-- Input data follows --

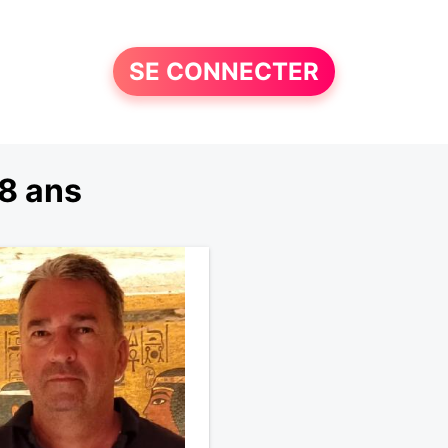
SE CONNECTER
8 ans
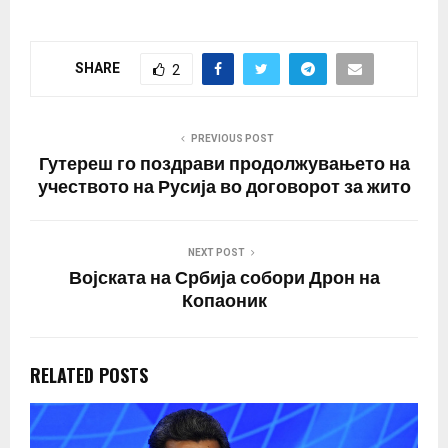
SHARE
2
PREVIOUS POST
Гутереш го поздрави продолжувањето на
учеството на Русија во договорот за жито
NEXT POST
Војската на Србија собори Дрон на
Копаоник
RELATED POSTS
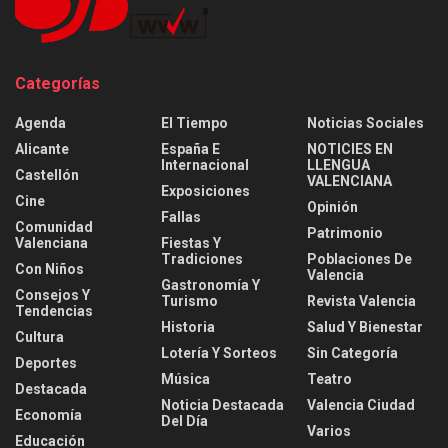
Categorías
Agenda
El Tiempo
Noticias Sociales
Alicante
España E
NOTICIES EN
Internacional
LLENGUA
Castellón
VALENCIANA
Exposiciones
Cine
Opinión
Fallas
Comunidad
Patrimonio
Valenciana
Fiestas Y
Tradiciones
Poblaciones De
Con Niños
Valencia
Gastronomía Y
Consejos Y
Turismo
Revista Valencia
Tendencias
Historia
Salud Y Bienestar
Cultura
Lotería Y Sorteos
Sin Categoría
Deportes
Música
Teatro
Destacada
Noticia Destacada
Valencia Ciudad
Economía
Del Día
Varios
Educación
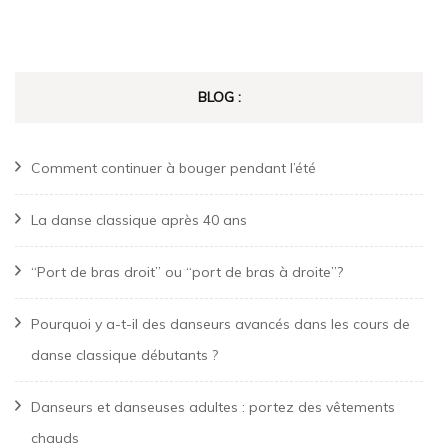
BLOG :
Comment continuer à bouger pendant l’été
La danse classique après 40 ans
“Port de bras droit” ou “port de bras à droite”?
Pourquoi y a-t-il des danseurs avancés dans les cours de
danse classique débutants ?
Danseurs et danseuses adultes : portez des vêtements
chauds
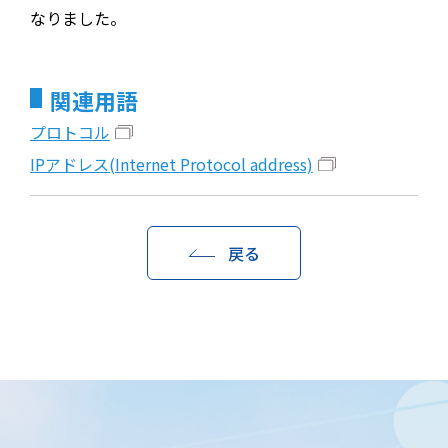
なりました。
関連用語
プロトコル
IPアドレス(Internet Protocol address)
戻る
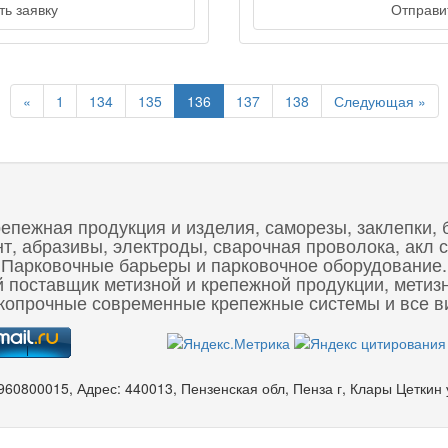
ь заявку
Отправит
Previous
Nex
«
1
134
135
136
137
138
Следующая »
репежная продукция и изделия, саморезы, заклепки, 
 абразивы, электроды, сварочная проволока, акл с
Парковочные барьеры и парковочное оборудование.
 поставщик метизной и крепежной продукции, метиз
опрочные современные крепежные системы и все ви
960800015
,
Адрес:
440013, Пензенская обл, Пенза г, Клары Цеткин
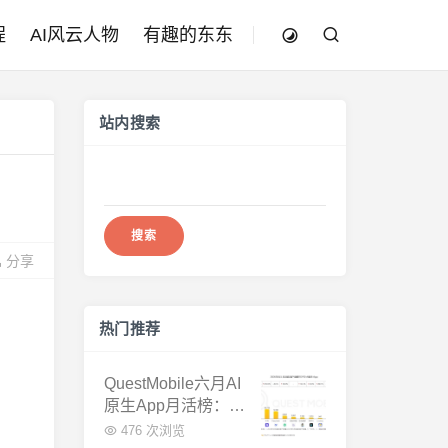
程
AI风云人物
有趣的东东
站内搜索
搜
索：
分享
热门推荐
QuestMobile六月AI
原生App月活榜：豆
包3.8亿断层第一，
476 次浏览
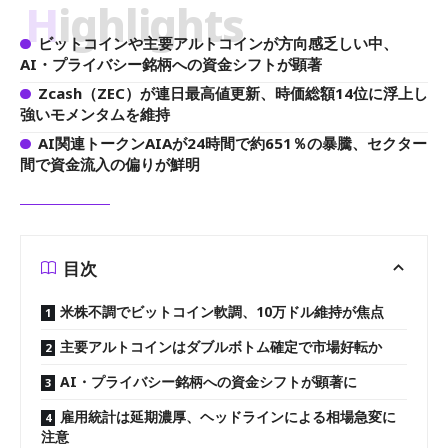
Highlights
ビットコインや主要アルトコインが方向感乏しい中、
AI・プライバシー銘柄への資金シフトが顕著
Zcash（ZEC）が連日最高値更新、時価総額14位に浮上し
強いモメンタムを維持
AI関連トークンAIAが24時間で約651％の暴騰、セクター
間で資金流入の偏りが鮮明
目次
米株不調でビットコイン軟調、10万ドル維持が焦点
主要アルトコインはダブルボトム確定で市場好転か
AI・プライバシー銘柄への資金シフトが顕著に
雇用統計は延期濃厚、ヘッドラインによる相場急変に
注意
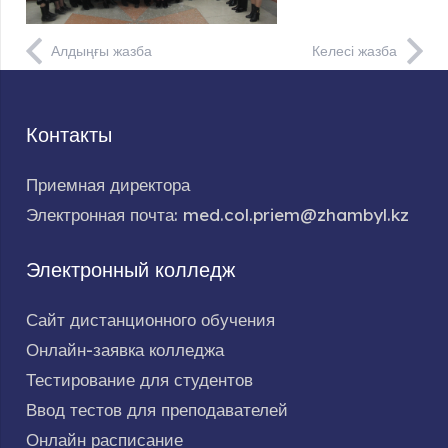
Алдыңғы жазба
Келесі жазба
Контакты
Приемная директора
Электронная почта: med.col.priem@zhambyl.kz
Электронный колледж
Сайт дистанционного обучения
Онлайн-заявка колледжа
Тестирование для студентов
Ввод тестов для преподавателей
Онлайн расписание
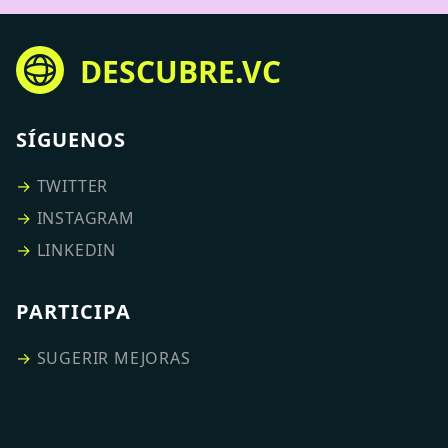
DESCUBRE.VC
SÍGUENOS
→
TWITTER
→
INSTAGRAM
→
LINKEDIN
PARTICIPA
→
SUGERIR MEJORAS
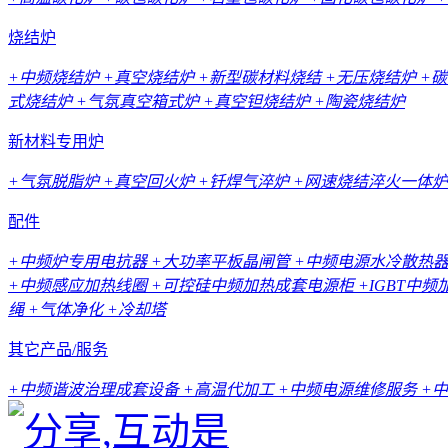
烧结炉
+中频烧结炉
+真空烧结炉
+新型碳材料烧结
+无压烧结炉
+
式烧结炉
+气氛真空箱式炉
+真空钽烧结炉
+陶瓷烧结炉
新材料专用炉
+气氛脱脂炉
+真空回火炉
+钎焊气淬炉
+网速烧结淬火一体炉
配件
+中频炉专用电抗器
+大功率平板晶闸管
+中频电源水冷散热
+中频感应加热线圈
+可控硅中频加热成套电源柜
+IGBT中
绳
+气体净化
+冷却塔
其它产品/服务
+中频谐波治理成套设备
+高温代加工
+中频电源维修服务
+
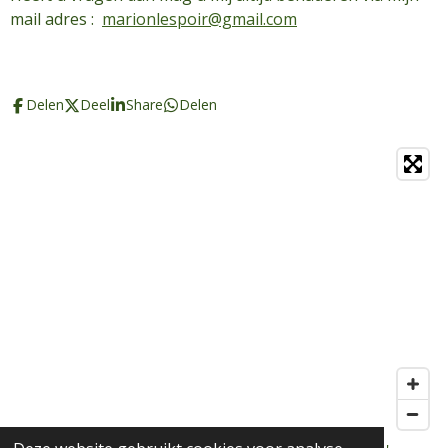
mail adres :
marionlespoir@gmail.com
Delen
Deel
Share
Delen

-- Input data concluded --

Please find each line in the items that contains the string "Онлайн" and copy those lines.

Онлайн-заявка колледжа
Онлайн расписание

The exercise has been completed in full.